Sumber: Cointelegraph | Editor: Barratut Taqiyyah Rafie
Gedung Kementerian Luar Negeri Rusia di Smolenskaya-Sennaya Square, tempat Lavrov memimpin selama 21 tahun, kini sunyi. Namun para diplomat di sana tahu masa jabatan bos mereka mendekati akhir.
Lavrov dikenal sebagai sosok cerdas, retoris, dan tangguh, produk terbaik dari tradisi diplomasi Soviet. Tapi ia juga mewarisi sisi gelapnya: gaya arogan, intimidatif, dan sering kali manipulatif.
Seiring waktu, keahlian diplomatik yang dulu berharga kini makin tak relevan. Setelah aneksasi Krimea pada 2014 dan invasi besar-besaran ke Ukraina pada 2022, Putin lebih banyak mengandalkan militer dan intelijen daripada diplomat seperti Lavrov.
Forum-forum yang dulu menjadi medan utama Lavrov—Dewan Keamanan PBB, OSCE, perundingan nuklir Iran—kini kehilangan pengaruhnya. Ia kini hanya bertugas membenarkan setiap langkah Putin, seberapa ekstrem pun.
Dalam metafora yang tajam, para pengamat menyebut Lavrov seperti “mamut yang tersisa setelah zaman es berlalu”—makhluk yang masih bertahan di dunia yang tak lagi membutuhkan dirinya.
Tonton: Provokasi Trump Bikin Rusia Rencanakan Uji Coba Senjata Nuklir
Siapa Penggantinya?
Beberapa nama disebut-sebut sebagai calon penerus, antara lain Sergei Ryabkov, wakil menteri luar negeri, dan Igor Morgulov, duta besar Rusia untuk China.

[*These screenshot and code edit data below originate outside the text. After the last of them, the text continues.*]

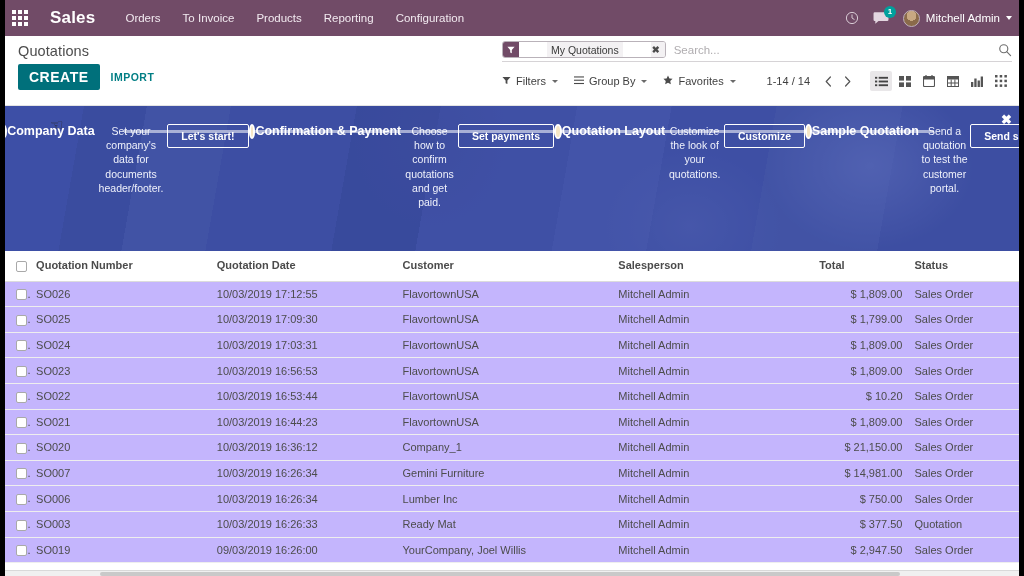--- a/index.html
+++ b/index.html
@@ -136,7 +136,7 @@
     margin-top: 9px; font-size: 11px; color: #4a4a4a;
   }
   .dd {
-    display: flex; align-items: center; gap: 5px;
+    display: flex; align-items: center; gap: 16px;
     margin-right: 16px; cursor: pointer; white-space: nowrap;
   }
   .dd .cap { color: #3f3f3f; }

Ada juga kemungkinan dari luar kementerian, seperti Dmitry Peskov, juru bicara Putin yang dikenal tenang dan setia, atau Kirill Dmitriev, bankir yang punya hubungan dengan diplomat Amerika dan negara-negara Teluk. Namun, Dmitriev dianggap kurang berpengalaman dan tidak disukai Lavrov.
Meski begitu, siapa pun yang bercita-cita menggantikan Lavrov tahu satu hal: bertahan di lingkaran Putin lebih penting daripada prestasi diplomatik.
Selama 20 tahun, Lavrov selamat bukan karena keahliannya di luar negeri, tapi karena kesetiaannya pada Putin di dalam negeri. Dalam hal itu, ia mungkin adalah diplomat paling lihai dalam sejarah Rusia modern.
Kesimpulan:
Ketidakhadiran Sergei Lavrov dari panggung diplomasi memicu spekulasi luas tentang masa depan kebijakan luar negeri Rusia. Di usia 75 tahun, Lavrov menghadapi tekanan fisik, politik, dan loyalitas yang menipis di bawah bayang-bayang Putin. Jika benar ia tersingkir atau akan pensiun, perubahan besar mungkin tak langsung terjadi—karena diplomasi Rusia kini sepenuhnya dikendalikan Kremlin, bukan oleh para diplomat. Namun, hilangnya Lavrov bisa menjadi simbol berakhirnya era diplomasi klasik Rusia yang digantikan oleh politik kekuasaan yang semakin sempit dan personal.